The code in this repo allows you to group H2O POJO models together into a Hive UDF for scoring on Hive tables.
Supports:
- Different model types
- Different predictors
- The code in this repository:
git clone https://github.com/nkarpov/h2oModelGroupUDF
- Hadoop/Hive
- Python to run setup.py (almost any version will work)
- Java & Maven (to compile & package UDF jar)
Train your H2O models as you would normally using the WebUI (Flow), or Python/R client APIs
- Download the POJOs and the h2o-genmodel.jar dependency
- Place h2o-genmode.jar into localjars/
- Place the H2O POJOs into src/main/java/ai/h2o/hive/udf/models/ Note: The h2o-genmodel.jar must be from the save version that was used to build the models!
The setup.py script in scripts/ takes 1 argument & does 3 things:
- Writes package info (package ai.h2o.hive.udf.models;) to the top of each POJO
- Creates Models.java, a static class used to store the H2O POJO names for reflection during runtime
- Generates a pom.xml file w/ the artifactId = [argument]
Ex:
python setup.py MyModels
setup.py will also output the command you should run to compile your final JAR & generate the HQL to be used in Hive:
mvn clean && mvn compile && mvn package -Dmaven.test.skip=true && java -cp ./localjars/h2o-genmodel.jar:./target/MyModels-1.0-SNAPSHOT.jar ai.h2o.hive.udf.ScoreDataHQLGenerator
From the root directory of this project, run the build command generated by setup.py (same as above):
mvn clean && mvn compile && mvn package -Dmaven.test.skip=true && java -cp ./localjars/h2o-genmodel.jar:./target/MyModels-1.0-SNAPSHOT.jar ai.h2o.hive.udf.ScoreDataHQLGenerator
This cleans any current builds, compiles & packages (skipping tests), & runs ScoreDataHQLGenerator -- which outputs the HQL that should be run in Hive. You can > the output directly into a h2omodelgroup.hql file & then run source h2omodelgroup.hql
in Hive to apply (check to make sure the paths to the two JARS are correct!)
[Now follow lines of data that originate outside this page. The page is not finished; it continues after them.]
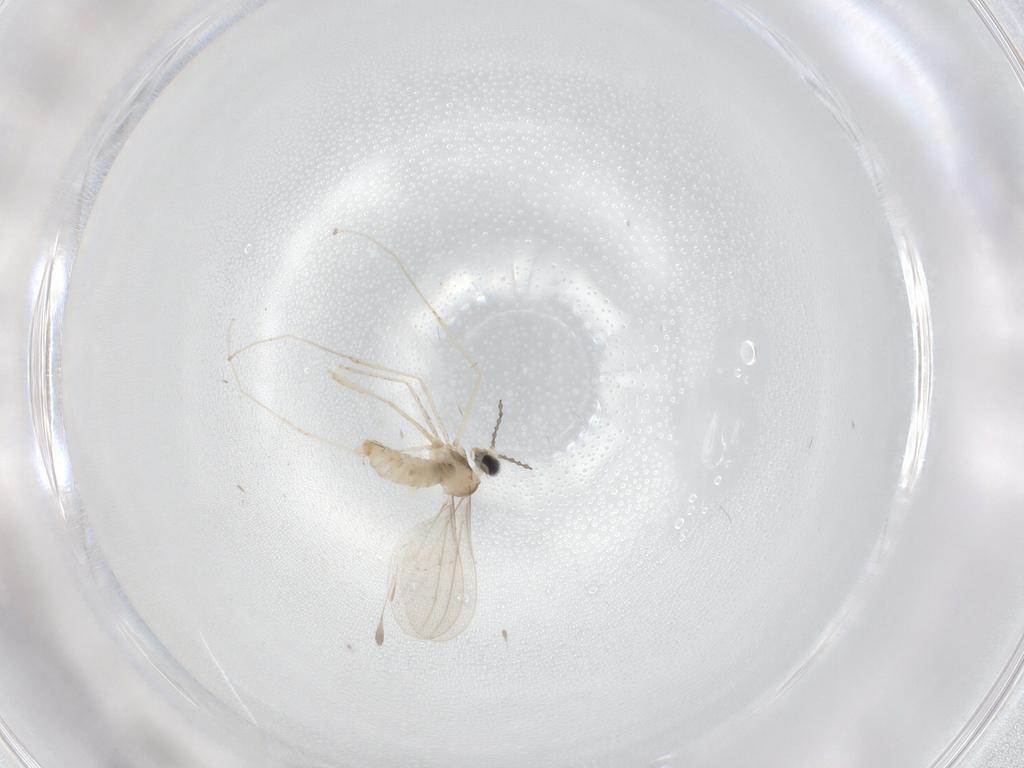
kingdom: Animalia
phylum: Arthropoda
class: Insecta
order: Diptera
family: Cecidomyiidae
Upload the localjars/h2o-genmodel.jar & target/MyModels-1.0-SNAPSHOT.jar somewhere you can access from Hive. You can keep it on the local filesystem or put it on the Hadoop FS - either way will work as long as you keep in mind the paths when running "ADD JAR ..."
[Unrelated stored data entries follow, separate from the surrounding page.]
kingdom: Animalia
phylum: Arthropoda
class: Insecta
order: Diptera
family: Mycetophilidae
The above command will generate HQL similar to below.
-- model order (alphabetical)
-- Name: ai.h2o.hive.udf.models.deeplearning_741ae095_5cc4_415c_a726_f4e26762f3fa
-- Category: Regression
-- Hive Select: scores[0][0 - 1]
-- Name: ai.h2o.hive.udf.models.drf_99268734_ddf8_43b3_87e4_84f092df5292
-- Category: Regression
-- Hive Select: scores[1][0 - 1]
-- Name: ai.h2o.hive.udf.models.gbm_094fceb2_48a2_4447_931b_2aeed114c08a
-- Category: Regression
-- Hive Select: scores[2][0 - 1]
-- Name: ai.h2o.hive.udf.models.glm_a00273fc_04a0_4c0c_b5a6_22fba753ca1b
-- Category: Regression
-- Hive Select: scores[3][0 - 1]
-- add jars
ADD JAR localjars/h2o-genmodel.jar;
ADD JAR target/ScoreData-1.0-SNAPSHOT.jar;
-- create fn definition
CREATE TEMPORARY FUNCTION fn AS "ai.h2o.hive.udf.ScoreDataUDF";
-- column names reference
set hivevar:scoredatacolnames=C1,C2,C3,C4,C5,C6,C7,C8
-- sample query, returns nested array
-- select fn(${scoredatacolnames}) from TABLEWITHAPPROPRIATEDATA
TABLEWITHAPPROPRIATEDATA MUST have ALL columns required by the models. If they are not -- the UDF will fail to score!!